REQUIREMENT: For each line in the data below that holds "LIBOS", return a copy.

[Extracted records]
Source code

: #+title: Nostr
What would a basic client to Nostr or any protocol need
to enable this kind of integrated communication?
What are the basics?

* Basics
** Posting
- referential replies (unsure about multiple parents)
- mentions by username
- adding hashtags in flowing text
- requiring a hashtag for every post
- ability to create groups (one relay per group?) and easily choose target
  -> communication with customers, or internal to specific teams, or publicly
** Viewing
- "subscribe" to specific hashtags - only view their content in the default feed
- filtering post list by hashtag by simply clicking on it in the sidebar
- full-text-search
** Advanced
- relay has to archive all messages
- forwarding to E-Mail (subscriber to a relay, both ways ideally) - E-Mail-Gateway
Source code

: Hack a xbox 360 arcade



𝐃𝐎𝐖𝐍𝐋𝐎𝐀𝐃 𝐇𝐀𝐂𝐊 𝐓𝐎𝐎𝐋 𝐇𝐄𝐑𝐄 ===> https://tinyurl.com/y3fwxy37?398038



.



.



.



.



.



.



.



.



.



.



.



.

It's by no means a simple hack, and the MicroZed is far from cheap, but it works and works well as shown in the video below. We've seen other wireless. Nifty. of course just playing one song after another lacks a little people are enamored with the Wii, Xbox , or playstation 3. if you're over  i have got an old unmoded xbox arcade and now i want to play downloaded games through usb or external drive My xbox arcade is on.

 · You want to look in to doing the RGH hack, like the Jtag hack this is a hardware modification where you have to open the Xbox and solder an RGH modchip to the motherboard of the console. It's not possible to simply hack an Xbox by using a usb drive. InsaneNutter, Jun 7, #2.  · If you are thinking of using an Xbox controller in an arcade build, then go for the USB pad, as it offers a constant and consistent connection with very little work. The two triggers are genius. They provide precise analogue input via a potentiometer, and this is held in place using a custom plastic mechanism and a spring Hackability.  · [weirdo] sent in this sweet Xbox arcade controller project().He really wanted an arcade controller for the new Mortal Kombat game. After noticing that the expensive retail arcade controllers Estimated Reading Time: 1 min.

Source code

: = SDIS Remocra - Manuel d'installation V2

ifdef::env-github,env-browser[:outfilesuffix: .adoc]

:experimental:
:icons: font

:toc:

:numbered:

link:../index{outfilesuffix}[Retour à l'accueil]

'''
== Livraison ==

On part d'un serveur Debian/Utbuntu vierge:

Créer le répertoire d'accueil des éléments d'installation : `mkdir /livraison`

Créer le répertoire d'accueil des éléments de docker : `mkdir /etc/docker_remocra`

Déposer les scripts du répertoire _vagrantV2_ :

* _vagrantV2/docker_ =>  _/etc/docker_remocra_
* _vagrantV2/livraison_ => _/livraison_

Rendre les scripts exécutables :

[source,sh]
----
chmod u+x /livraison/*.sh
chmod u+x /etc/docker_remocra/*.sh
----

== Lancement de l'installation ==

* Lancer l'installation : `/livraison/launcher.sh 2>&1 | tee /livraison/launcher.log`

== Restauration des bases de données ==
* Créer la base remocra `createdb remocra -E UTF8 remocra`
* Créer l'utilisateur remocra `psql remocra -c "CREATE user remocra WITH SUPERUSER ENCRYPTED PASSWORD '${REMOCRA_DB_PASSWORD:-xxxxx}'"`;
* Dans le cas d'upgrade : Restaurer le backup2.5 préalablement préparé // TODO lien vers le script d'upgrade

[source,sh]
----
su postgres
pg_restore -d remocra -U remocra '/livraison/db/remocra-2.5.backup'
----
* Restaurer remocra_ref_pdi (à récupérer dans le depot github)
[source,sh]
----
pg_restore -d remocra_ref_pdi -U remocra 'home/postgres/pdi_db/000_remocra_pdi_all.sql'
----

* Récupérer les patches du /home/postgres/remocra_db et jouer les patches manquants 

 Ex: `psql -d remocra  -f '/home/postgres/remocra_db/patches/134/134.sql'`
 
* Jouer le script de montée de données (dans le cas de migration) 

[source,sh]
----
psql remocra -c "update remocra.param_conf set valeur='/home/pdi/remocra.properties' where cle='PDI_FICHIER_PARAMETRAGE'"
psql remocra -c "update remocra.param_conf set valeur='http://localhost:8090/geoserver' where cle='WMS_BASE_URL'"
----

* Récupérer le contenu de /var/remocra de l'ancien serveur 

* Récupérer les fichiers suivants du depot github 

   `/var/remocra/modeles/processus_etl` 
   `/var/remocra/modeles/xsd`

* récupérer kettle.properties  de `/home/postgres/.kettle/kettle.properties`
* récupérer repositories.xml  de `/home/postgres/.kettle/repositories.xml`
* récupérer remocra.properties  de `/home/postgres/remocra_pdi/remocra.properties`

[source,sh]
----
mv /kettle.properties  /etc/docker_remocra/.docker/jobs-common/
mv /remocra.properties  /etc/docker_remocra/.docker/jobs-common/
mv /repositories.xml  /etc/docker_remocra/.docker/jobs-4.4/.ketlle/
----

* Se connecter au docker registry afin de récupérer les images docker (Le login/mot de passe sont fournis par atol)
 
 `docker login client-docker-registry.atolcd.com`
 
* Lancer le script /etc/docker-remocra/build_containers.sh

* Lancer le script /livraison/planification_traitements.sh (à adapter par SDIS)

* * *

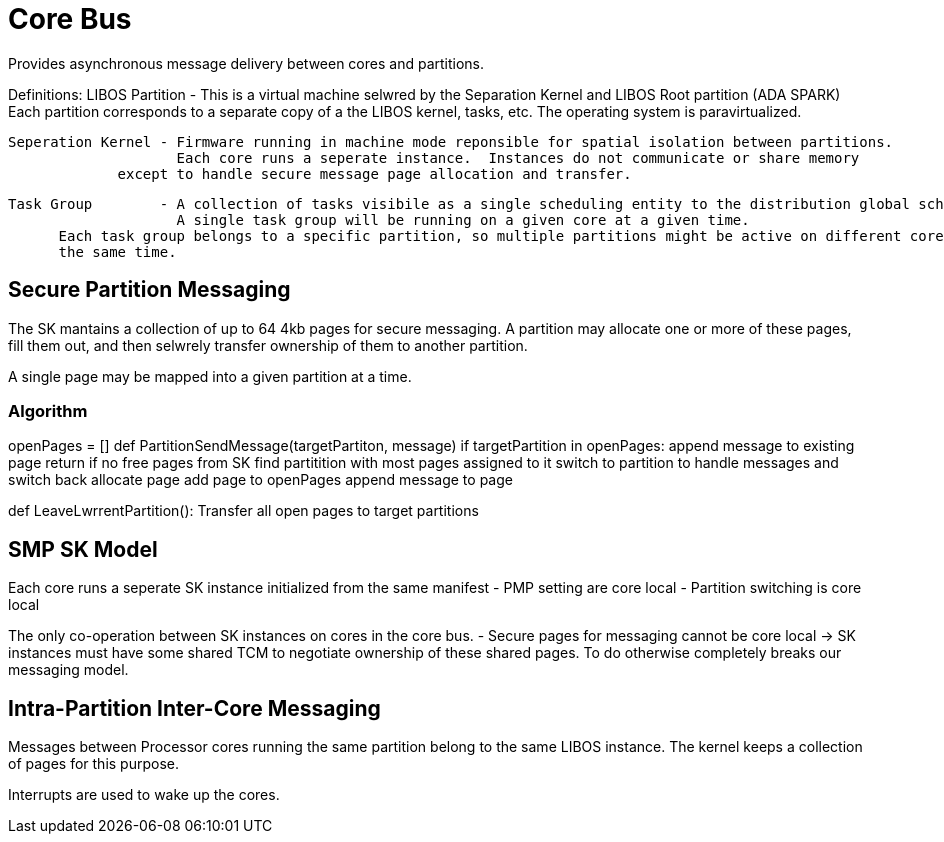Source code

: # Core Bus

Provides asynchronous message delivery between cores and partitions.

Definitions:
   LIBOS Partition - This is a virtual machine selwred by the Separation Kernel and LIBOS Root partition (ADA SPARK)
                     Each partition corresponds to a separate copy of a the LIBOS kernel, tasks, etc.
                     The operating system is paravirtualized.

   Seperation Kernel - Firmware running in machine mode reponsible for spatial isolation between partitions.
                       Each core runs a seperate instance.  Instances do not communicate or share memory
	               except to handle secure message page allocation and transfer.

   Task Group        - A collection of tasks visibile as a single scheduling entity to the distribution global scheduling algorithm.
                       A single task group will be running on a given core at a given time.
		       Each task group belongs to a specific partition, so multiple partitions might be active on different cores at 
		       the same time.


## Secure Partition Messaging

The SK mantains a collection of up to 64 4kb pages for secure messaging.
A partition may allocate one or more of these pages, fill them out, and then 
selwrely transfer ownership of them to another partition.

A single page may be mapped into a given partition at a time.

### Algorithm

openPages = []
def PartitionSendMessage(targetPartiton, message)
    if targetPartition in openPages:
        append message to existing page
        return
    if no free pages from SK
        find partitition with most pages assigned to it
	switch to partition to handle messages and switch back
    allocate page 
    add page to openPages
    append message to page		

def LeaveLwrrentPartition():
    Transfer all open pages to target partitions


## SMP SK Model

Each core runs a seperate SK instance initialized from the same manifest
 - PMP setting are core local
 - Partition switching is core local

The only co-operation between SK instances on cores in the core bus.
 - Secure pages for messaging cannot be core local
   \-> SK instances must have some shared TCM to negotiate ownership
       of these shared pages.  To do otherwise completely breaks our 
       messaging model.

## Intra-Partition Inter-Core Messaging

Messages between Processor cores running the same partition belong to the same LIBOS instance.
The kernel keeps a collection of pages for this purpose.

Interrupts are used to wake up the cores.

* * *

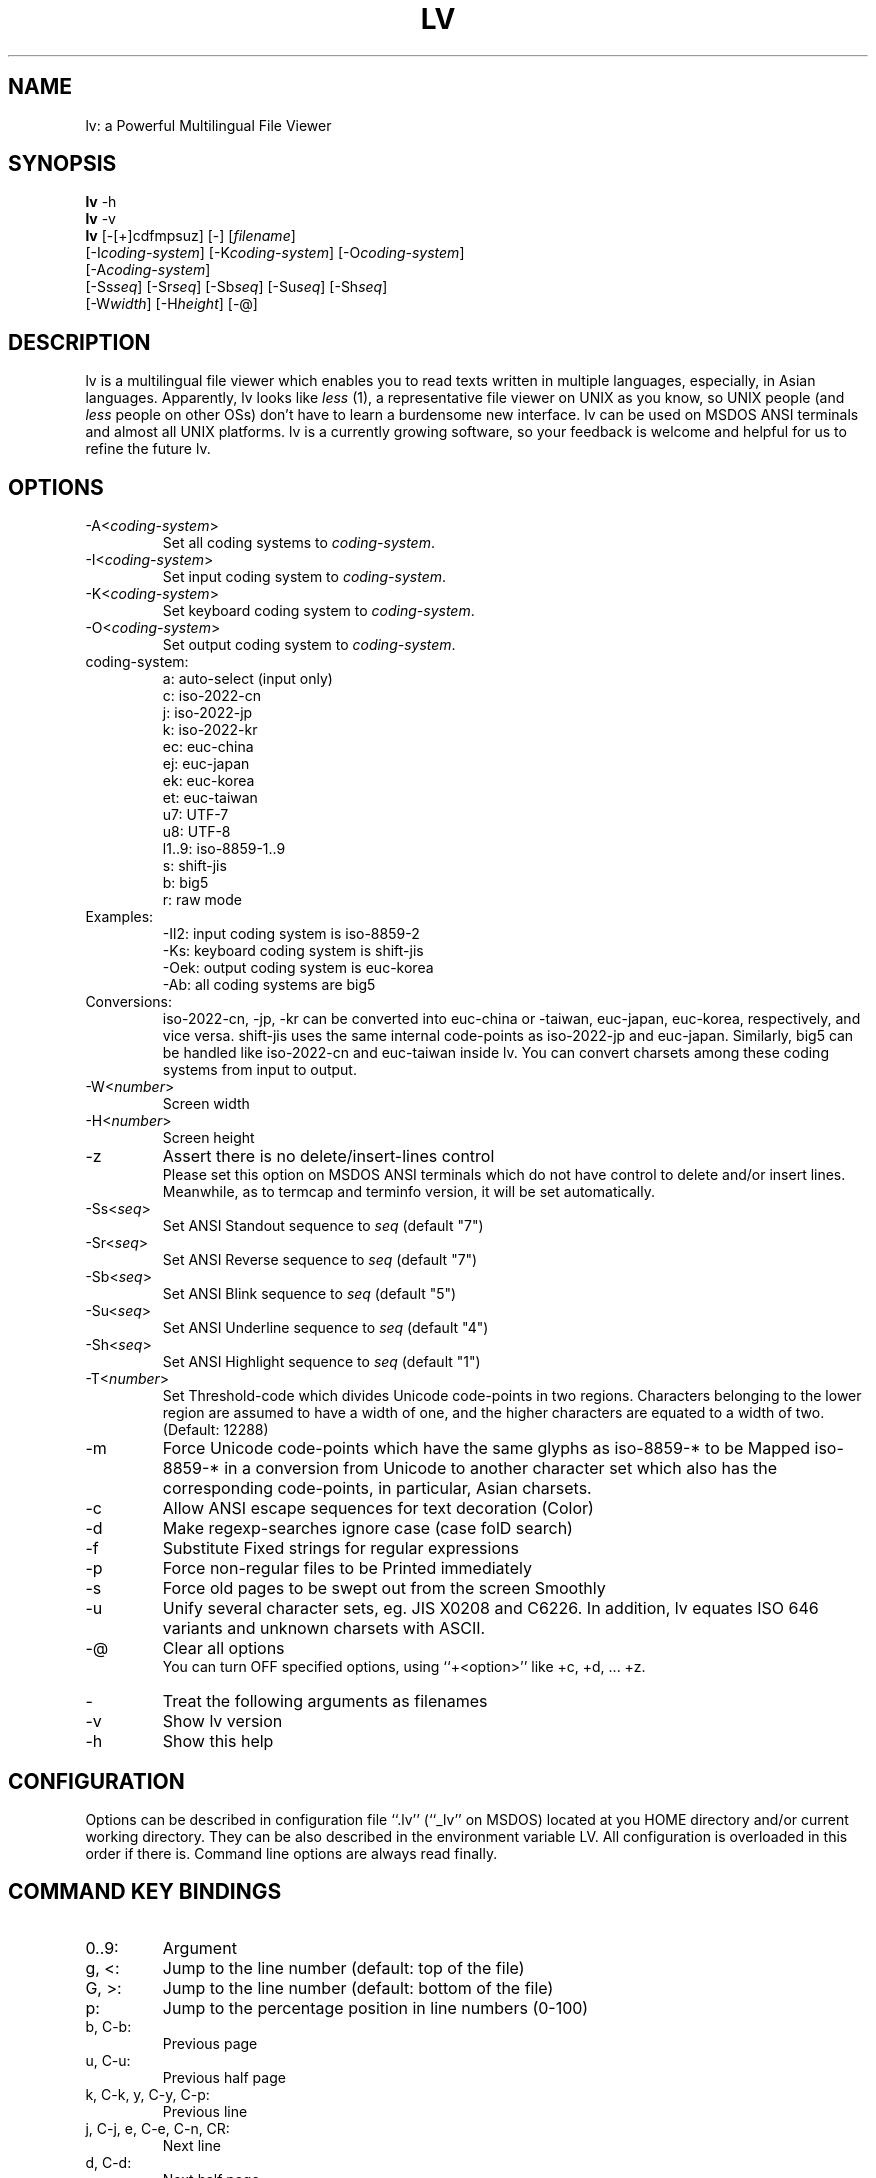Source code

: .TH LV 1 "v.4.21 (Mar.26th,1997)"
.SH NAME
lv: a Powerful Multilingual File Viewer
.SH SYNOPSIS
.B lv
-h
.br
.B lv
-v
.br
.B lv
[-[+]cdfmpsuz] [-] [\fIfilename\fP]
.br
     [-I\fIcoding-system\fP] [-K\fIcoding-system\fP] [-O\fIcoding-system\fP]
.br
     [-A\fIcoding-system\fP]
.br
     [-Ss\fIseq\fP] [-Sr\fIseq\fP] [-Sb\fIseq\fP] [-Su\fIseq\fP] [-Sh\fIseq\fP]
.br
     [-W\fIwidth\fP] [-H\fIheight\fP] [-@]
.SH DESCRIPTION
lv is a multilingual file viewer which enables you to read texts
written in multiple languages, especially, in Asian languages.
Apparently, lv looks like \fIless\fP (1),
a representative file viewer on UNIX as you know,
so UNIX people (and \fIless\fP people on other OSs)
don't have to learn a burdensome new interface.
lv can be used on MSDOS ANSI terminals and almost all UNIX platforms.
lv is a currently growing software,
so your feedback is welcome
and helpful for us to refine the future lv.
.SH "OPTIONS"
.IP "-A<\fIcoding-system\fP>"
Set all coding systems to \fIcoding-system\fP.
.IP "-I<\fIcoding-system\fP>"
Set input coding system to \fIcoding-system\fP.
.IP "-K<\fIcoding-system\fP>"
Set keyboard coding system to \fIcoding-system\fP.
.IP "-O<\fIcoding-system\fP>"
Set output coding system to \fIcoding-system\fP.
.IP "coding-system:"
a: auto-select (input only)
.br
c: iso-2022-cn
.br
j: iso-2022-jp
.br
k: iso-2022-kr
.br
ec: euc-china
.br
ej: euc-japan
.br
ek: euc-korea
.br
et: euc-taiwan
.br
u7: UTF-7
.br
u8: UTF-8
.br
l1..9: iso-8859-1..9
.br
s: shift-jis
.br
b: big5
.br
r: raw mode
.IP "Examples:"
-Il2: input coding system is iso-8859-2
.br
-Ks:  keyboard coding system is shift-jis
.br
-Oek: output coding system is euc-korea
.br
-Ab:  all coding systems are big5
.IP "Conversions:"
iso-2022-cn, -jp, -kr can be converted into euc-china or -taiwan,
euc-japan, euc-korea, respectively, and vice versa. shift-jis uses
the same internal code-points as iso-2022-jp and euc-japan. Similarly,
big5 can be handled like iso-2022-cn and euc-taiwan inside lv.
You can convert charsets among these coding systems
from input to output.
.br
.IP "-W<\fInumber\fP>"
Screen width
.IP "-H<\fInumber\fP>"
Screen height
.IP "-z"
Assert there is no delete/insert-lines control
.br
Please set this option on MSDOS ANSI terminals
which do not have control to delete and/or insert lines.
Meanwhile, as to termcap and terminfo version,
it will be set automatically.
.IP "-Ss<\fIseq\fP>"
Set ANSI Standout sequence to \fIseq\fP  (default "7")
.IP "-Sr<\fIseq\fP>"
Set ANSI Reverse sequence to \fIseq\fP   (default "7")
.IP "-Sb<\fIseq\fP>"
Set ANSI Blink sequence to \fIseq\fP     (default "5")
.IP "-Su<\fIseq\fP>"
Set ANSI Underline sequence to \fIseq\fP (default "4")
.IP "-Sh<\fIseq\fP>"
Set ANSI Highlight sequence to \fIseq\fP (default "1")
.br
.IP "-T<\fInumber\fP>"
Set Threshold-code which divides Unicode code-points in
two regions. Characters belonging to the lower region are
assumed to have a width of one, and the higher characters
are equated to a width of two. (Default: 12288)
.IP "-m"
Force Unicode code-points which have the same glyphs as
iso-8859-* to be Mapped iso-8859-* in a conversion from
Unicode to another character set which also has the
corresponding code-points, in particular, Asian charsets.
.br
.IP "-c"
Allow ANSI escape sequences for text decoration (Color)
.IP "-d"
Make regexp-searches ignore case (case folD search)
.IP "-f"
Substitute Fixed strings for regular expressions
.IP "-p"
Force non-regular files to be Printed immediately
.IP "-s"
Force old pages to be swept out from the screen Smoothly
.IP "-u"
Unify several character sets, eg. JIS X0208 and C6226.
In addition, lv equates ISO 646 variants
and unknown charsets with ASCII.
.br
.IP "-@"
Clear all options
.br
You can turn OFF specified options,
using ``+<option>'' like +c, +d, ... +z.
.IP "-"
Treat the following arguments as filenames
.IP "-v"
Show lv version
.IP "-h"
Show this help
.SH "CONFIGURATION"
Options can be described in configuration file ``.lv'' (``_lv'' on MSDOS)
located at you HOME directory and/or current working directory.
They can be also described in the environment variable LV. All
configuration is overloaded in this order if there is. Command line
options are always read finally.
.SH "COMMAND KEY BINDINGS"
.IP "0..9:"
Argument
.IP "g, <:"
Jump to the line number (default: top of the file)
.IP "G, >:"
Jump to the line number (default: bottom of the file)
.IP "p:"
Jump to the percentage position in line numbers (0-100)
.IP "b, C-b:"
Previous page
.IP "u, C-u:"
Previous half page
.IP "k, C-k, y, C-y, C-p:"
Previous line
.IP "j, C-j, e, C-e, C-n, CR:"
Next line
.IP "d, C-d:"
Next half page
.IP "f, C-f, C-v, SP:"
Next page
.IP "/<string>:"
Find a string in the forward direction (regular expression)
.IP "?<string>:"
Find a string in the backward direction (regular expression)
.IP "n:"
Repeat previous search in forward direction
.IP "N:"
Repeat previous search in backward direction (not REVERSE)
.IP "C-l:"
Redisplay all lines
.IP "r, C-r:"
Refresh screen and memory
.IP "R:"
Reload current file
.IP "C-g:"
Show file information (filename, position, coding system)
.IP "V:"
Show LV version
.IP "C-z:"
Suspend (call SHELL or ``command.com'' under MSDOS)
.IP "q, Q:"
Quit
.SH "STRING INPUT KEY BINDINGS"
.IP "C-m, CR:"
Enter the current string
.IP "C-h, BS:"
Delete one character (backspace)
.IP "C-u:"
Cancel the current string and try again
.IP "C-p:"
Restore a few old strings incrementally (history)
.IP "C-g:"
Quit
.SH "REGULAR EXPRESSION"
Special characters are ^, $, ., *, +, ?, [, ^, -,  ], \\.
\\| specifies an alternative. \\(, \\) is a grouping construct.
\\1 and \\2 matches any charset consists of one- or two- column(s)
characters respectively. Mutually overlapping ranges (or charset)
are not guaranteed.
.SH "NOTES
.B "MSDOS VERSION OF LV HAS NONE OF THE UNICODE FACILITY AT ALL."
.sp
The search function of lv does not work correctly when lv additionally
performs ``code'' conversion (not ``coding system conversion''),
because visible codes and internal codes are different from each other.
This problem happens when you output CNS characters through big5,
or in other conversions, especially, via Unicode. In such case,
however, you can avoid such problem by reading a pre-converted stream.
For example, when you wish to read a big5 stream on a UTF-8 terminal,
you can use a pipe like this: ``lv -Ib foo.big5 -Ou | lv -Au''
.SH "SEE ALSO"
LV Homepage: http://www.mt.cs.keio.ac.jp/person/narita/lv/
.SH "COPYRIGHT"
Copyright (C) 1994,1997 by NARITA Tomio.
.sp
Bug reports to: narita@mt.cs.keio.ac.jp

ANSWER TO THIS TASK:
   LIBOS Partition - This is a virtual machine selwred by the Separation Kernel and LIBOS Root partition (ADA SPARK)
                     Each partition corresponds to a separate copy of a the LIBOS kernel, tasks, etc.
Messages between Processor cores running the same partition belong to the same LIBOS instance.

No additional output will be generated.